The reason that my topic is Shakespeare is that the week’s teaching to the high school students has been on Shakespeare’s plays. I have, therefore, been bringing a little slice of Old England to New England; or, to be more precise and more pedantic, a little slice of Early Modern England to New England.

Monday’s class was on “Shakespeare: The Man and His Times”. This was focused on Shakespeare’s life and the perilous anti-Catholic times in which he lived. Its purpose was to give the students the necessary historical context to approach the plays in the light of Shakespeare’s experience of religion and politics and his response to such experience made manifest in his work.

Tuesday’s class won on “Love, Lust and Reason: Romeo and Juliet & Antony and Cleopatra“; Wednesday’s was “Homo Viator versus Homo Superbus: Hamlet versus Macbeth”; and today’s class was “Reason and Madness: King Lear“. Tomorrow’s concluding class will be on “Shakespeare and Thomas More” and will explore Shakespeare’s role in the writing of a mysterious play on the life of the saint.
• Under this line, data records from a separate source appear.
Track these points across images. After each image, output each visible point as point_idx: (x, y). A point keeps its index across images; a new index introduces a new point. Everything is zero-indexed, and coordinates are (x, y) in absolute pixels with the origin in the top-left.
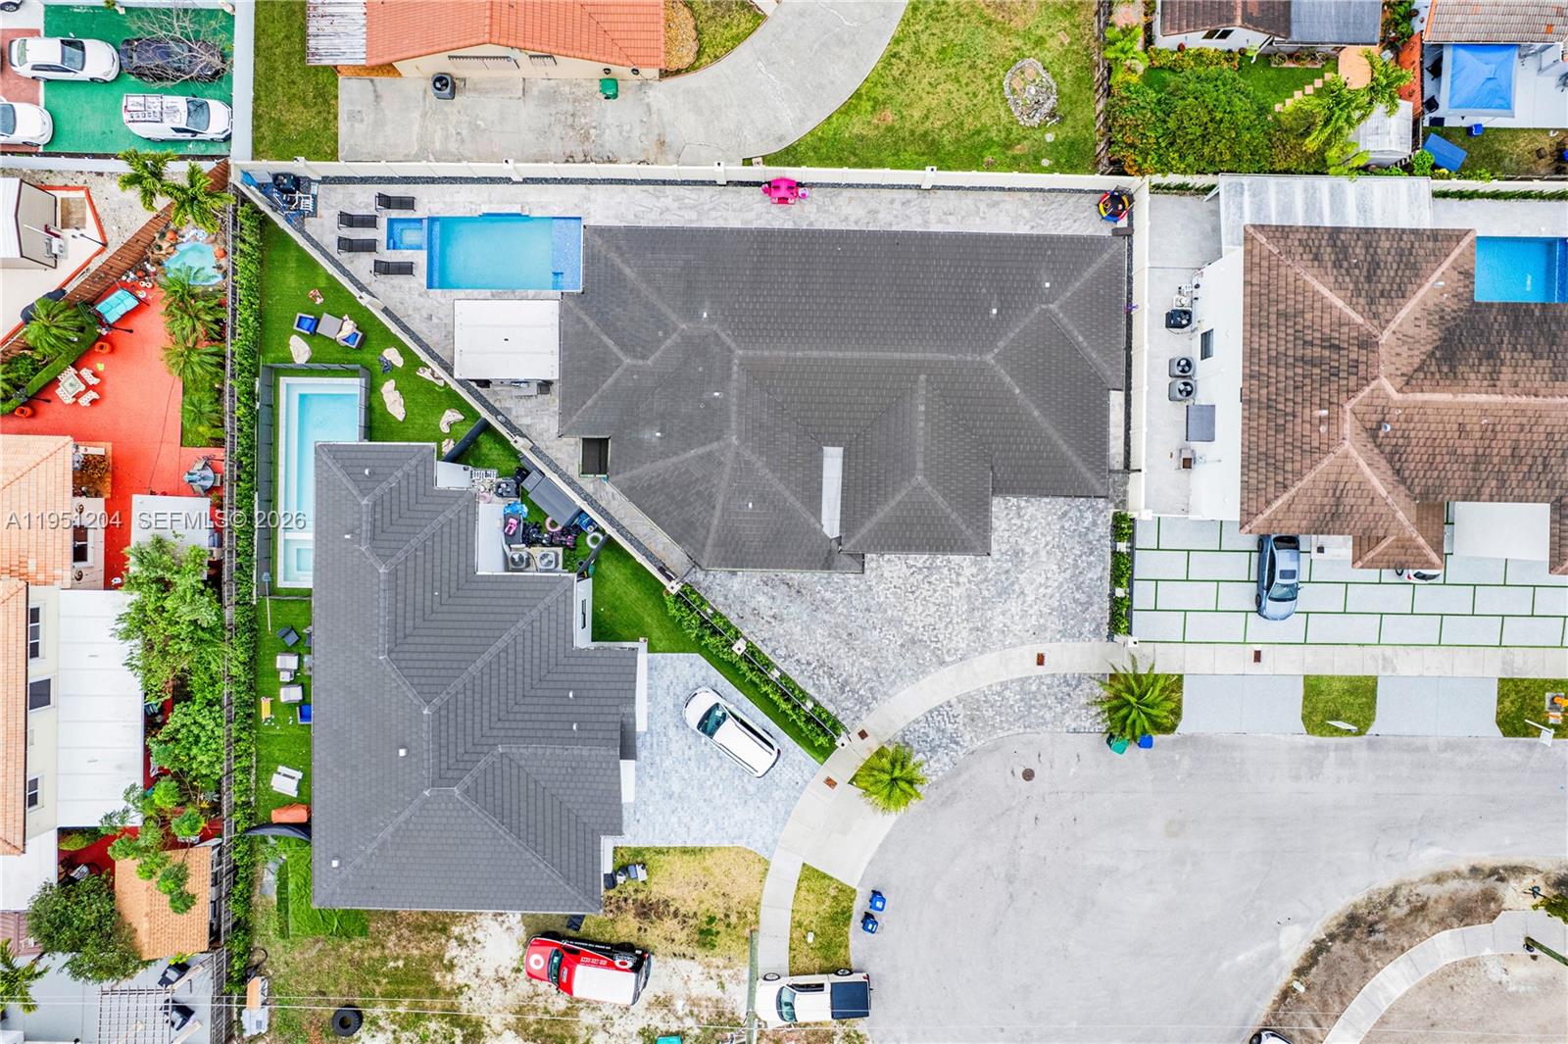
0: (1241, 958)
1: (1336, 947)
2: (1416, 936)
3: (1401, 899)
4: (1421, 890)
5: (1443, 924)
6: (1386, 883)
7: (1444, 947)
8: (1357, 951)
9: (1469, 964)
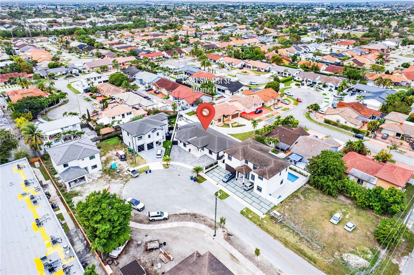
0: (176, 207)
1: (189, 215)
2: (200, 223)
3: (204, 218)
4: (208, 219)
5: (206, 225)
6: (204, 214)
7: (203, 227)
8: (191, 218)
9: (203, 232)
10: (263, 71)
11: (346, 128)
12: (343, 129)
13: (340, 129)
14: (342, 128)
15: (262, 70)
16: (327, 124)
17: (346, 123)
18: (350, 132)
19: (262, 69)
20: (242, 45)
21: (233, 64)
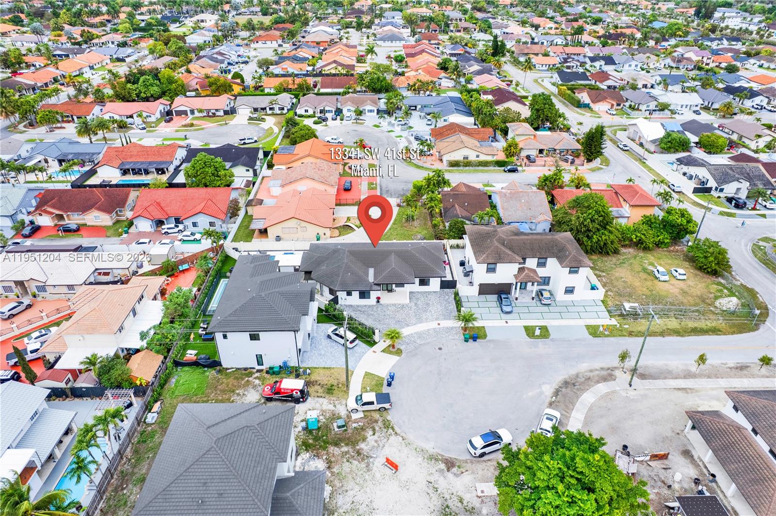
0: (530, 394)
1: (564, 390)
2: (590, 386)
3: (581, 377)
4: (586, 374)
5: (598, 382)
6: (573, 373)
7: (602, 388)
8: (571, 391)
9: (613, 392)
10: (221, 113)
11: (485, 164)
12: (481, 168)
13: (477, 168)
14: (478, 166)
15: (218, 114)
16: (455, 168)
17: (478, 156)
18: (492, 168)
19: (217, 110)
20: (79, 70)
21: (145, 114)
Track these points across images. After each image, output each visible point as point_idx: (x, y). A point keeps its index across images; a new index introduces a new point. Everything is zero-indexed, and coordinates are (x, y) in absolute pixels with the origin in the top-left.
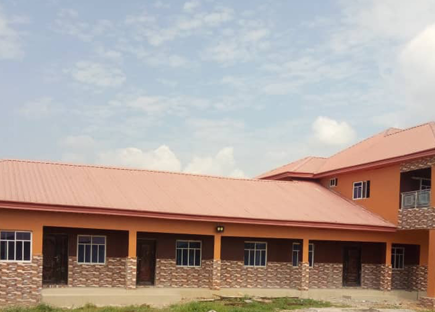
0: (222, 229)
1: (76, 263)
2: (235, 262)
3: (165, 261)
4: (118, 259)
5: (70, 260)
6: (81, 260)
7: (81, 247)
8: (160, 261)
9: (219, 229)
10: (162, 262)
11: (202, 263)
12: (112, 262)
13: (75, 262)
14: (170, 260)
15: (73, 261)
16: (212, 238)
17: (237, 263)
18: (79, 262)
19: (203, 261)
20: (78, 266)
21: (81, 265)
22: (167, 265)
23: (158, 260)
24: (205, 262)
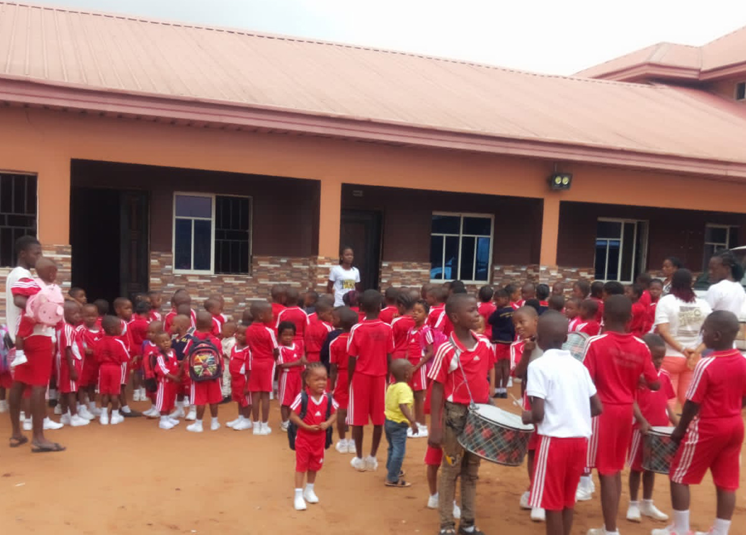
0: (566, 181)
1: (171, 271)
2: (574, 270)
3: (404, 268)
4: (284, 261)
5: (154, 262)
6: (182, 263)
7: (184, 226)
8: (389, 268)
9: (558, 181)
10: (396, 269)
11: (495, 275)
12: (268, 270)
13: (168, 267)
14: (414, 264)
15: (163, 264)
16: (534, 207)
17: (577, 273)
18: (177, 267)
19: (497, 268)
20: (175, 279)
21: (184, 277)
22: (407, 277)
23: (385, 265)
24: (501, 271)
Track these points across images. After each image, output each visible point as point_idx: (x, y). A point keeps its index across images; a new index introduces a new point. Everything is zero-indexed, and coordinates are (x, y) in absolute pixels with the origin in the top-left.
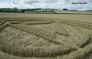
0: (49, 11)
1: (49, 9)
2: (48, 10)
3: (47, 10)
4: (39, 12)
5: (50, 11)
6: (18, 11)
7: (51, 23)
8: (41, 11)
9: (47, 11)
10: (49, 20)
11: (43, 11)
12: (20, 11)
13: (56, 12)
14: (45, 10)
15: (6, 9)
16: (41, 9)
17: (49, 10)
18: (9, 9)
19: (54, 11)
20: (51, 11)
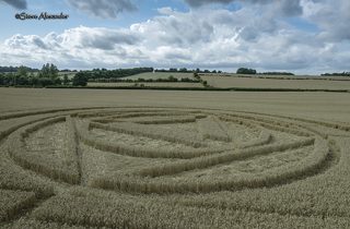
0: (183, 81)
1: (184, 71)
2: (179, 76)
3: (175, 75)
4: (146, 84)
5: (187, 80)
6: (59, 81)
7: (194, 121)
8: (151, 81)
9: (176, 80)
10: (187, 113)
11: (160, 81)
12: (66, 81)
13: (211, 81)
14: (166, 76)
16: (151, 70)
17: (184, 76)
18: (24, 70)
19: (203, 78)
20: (191, 77)
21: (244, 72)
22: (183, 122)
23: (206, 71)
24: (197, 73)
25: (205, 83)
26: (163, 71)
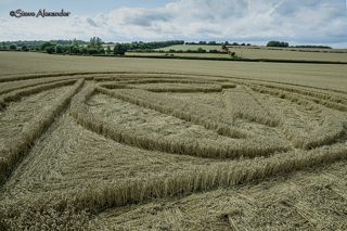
0: (211, 52)
1: (213, 44)
2: (208, 48)
3: (203, 47)
4: (176, 55)
5: (215, 52)
6: (103, 51)
7: (219, 91)
8: (181, 52)
9: (204, 52)
10: (212, 82)
11: (189, 52)
12: (109, 51)
13: (238, 53)
14: (196, 48)
15: (66, 42)
16: (182, 43)
17: (213, 48)
18: (77, 42)
19: (231, 50)
20: (219, 48)
21: (274, 45)
22: (206, 91)
23: (235, 44)
24: (225, 46)
25: (233, 54)
26: (193, 44)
In addition, on Tuesday, Wednesday and Thursday, I taught an online class for Homeschool Connections on Romeo and Juliet.

You can see, therefore, that this has been a “Bardcentric” week in which Shakespeare has taken centre stage, a veritable Shakespeare Festival during which we’ve been feasting on wisdom.

The daily teaching schedule has concluded at 2pm which has afforded a little time for writing. I’ve written my weekly essay for the Imaginative Conservative, entitled “Reading in the Shadows”, and have written another essay entitled “Liberty and Literature” for a journal which I will refrain from naming at this stage.

Since hotel rooms are not the most exciting of places, I’ve dined out every evening, feasting on fine foods as I’ve been feasting on fine literature during the day. I’ve been clamouring for clams, devouring clam chowder, calm pasta, and clam and lobster bisque. I’ve also indulged my passion for escargots and mussels, as well as wine, ales and cocktails.

On Sunday, as I was flying here from home, the English Premier League football team that I’ve followed passionately ever since I’ve been a child, Chelsea FC, became Club World Champions by beating the reigning European Champions Paris Saint Germaine (PSG) in the FIFA Club World Cup Final. PSG are widely considered to be the best team in the world which made Chelsea’s victory unlikely prior to the event and something of a real shock in the event, and a cause for real celebration after the event! I duly celebrated!

All in all, a very satisfactory week, or as the Bard might say, all’s well that ends well!